Он снова взглянул на мои картины.
— Если судить по ним, — сказал он, — вы вполне прилично рисуете, но совсем не чувствуете цвета.
Не чувствую цвета! Я стоял словно громом пораженный.
— Цвет — то, что волнует меня больше всего на свете, — заговорил я. — Мой свадебный костюм был лиловый с золотом! В день коронации я чуть не упал в обморок при виде малиновой барки короля… — Тут я заставил себя остановиться. — Вы, конечно, правы. Я люблю цвет, но одна любовь ничего не значит. Чего мне не хватает, так это умения превращать любовь в искусство.
Мы тут нее приступили к занятиям. Финн привез несколько своих работ — преимущественно портреты модно одетых женщин. Заказчицам, видимо, они не понравились, потому и остались у него. Меня же портреты привели в восхищение.
— Если когда-нибудь я нарисую нечто подобное, то буду самым счастливым человеком на свете, — признался я.
Финн с жалостью улыбнулся. Он заговорил о применяемой им технике; фон, сказал он, всегда должен быть классическим: античный сад с разбитыми колоннами, морская битва, живая охотничья сценка.

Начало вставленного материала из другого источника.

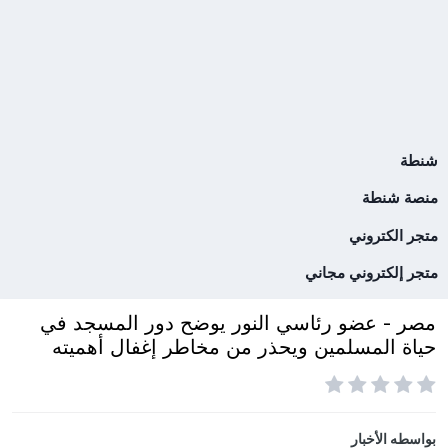
شنطة
منصة شنطة
متجر الكتروني
متجر إلكتروني مجاني
مصر - عضو رئاسي النور يوضح دور المسجد في
حياة المسلمين ويحذر من مخاطر إغفال أهميته
بواسطه
الأخبار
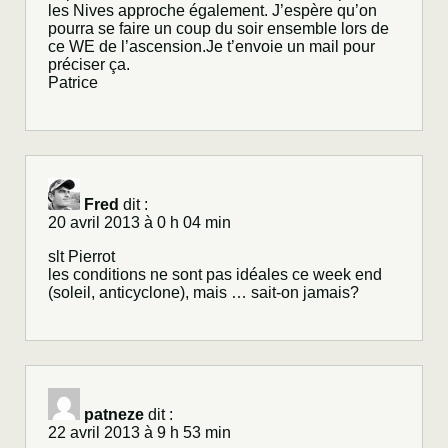
les Nives approche également. J’espère qu’on
pourra se faire un coup du soir ensemble lors de
ce WE de l’ascension.Je t’envoie un mail pour
préciser ça.
Patrice
Fred
dit :
20 avril 2013 à 0 h 04 min
slt Pierrot
les conditions ne sont pas idéales ce week end
(soleil, anticyclone), mais … sait-on jamais?
patneze
dit :
22 avril 2013 à 9 h 53 min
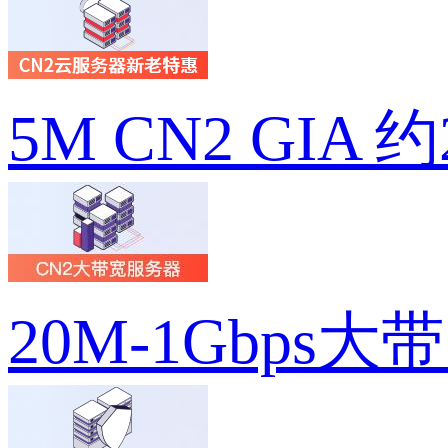
5M CN2 GIA 
20M-1Gbps大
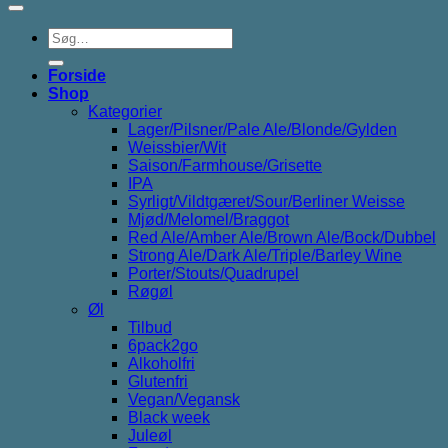
Søg
efter:
Forside
Shop
Kategorier
Lager/Pilsner/Pale Ale/Blonde/Gylden
Weissbier/Wit
Saison/Farmhouse/Grisette
IPA
Syrligt/Vildtgæret/Sour/Berliner Weisse
Mjød/Melomel/Braggot
Red Ale/Amber Ale/Brown Ale/Bock/Dubbel
Strong Ale/Dark Ale/Triple/Barley Wine
Porter/Stouts/Quadrupel
Røgøl
Øl
Tilbud
6pack2go
Alkoholfri
Glutenfri
Vegan/Vegansk
Black week
Juleøl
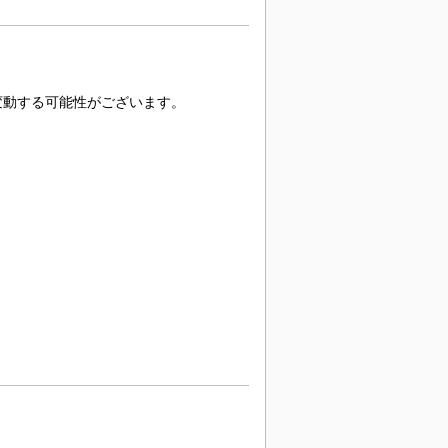
変動する可能性がございます。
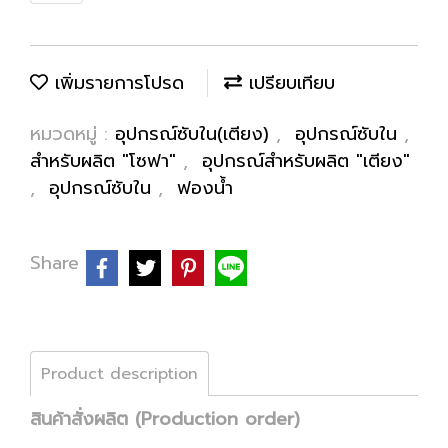
เพิ่มรายการโปรด
เปรียบเทียบ
หมวดหมู่ :
อุปกรณ์ซับใน(เตียง)
,
อุปกรณ์ซับใน
,
สำหรับผลิต "โซฟา"
,
อุปกรณ์สำหรับผลิต "เตียง"
,
อุปกรณ์ซับใน
,
ฟองน้ำ
Share
Product description
สินค้าสั่งผลิต (Production order)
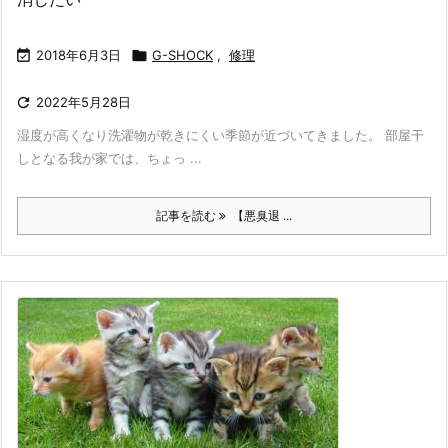

2018年6月3日

G-SHOCK
,
修理

2022年5月28日
湿度が高くなり洗濯物が乾きにくい季節が近づいてきました。 部屋干
しとなる我が家では、ちょっ ...
記事を読む
【悪臭退 ...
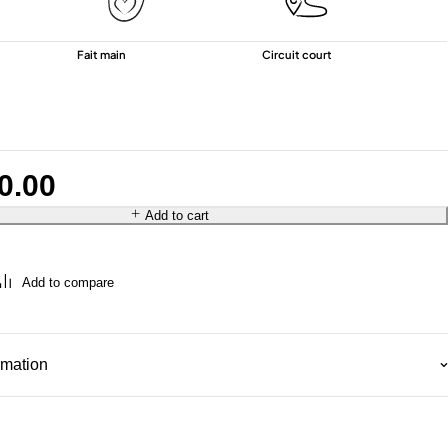
Fait main
Circuit court
0.00
Add to cart
rmation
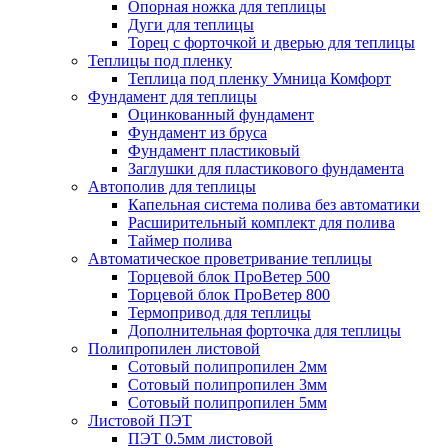
Опорная ножка для теплицы
Дуги для теплицы
Торец с форточкой и дверью для теплицы
Теплицы под пленку
Теплица под пленку Умница Комфорт
Фундамент для теплицы
Оцинкованный фундамент
Фундамент из бруса
Фундамент пластиковый
Заглушки для пластикового фундамента
Автополив для теплицы
Капельная система полива без автоматики
Расширительный комплект для полива
Таймер полива
Автоматическое проветривание теплицы
Торцевой блок ПроВетер 500
Торцевой блок ПроВетер 800
Термопривод для теплицы
Дополнительная форточка для теплицы
Полипропилен листовой
Сотовый полипропилен 2мм
Сотовый полипропилен 3мм
Сотовый полипропилен 5мм
Листовой ПЭТ
ПЭТ 0.5мм листовой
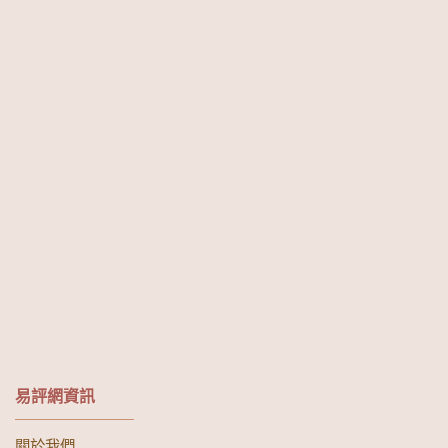
易評網資訊
關於我們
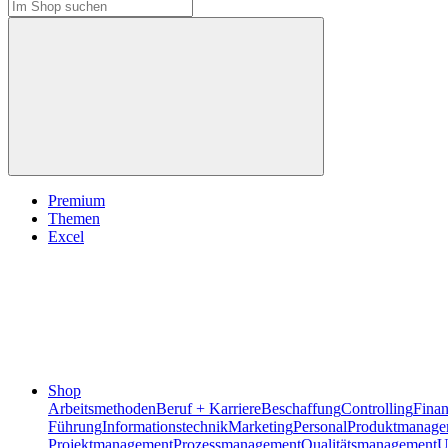
Premium
Themen
Excel
Shop
Arbeitsmethoden
Beruf + Karriere
Beschaffung
Controlling
Fina
Führung
Informationstechnik
Marketing
Personal
Produktmanage
Projektmanagement
Prozessmanagement
Qualitätsmanagement
U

— Вы хотите сказать, что вместо окна следовало нарисовать позади Мег Стори корабли или всадников? — спросил я.
— Да, — ответил Финн. — Безусловно.
Я не мог припомнить, чтобы на знаменитых портретах Гольбейна[22]был классический фон, но промолчал: если Финн научит меня рисовать дорические колонны или военный корабль, несущийся на всех парусах, я буду ему очень признателен.
— Фон должен показывать позирующего человека в выгодном свете. Более того, он придаст весомость жизни модели, даже если ее реальное существование окажется недолгим.
Прежде я не задумывался о таких вещах, но чувствовал, что Финн в чем-то прав. Первую встречу мы посвятили композиции: как сделать так, чтобы ни одна деталь в картине не была «мертвой», будь то рукоятка меча или лодка на дальнем аркадском берегу. Потом заговорили о перспективе: к примеру, горы, расположенные в глубине картины, будут выглядеть более расплывчатыми и бледными, чем те, что на переднем плане, а если модель поместить в островок света, это придаст ей энергичности и приблизит к зрителю.
— Когда в следующий раз будете в Уайтхолле, — сказал в заключение Финн, — не забудьте посмотреть картины Рафаэля и Тициана, они, по слухам, висят в покоях короля, — вы увидите блестящие образцы того, о чем мы сегодня говорили.
Значит, Вайолет уже рассказала ему о моем знакомстве с королем. Я только кивнул. Еще неизвестно, заслуживает ли Финн, чтобы ему оказывали услуги, но про себя я отметил, что его желание быть представленным ко двору едва ли не больше моего желания научиться рисовать — надо постараться использовать себе во благо это отлично сбалансированное несходство интересов.
К концу ноября, после того, как под руководством Финна я нарисовал не слишком плохой портрет спящей у несуществующего водопада Минетты, собачка заболела.
В моем сердце воцарился страх. Я любил Минетту. Ее существование постоянно напоминало мне, что я был — и надеялся остаться — другом и шутом короля, и я не сомневался, что ее смерть станет зловещим знамением будущих бедствий.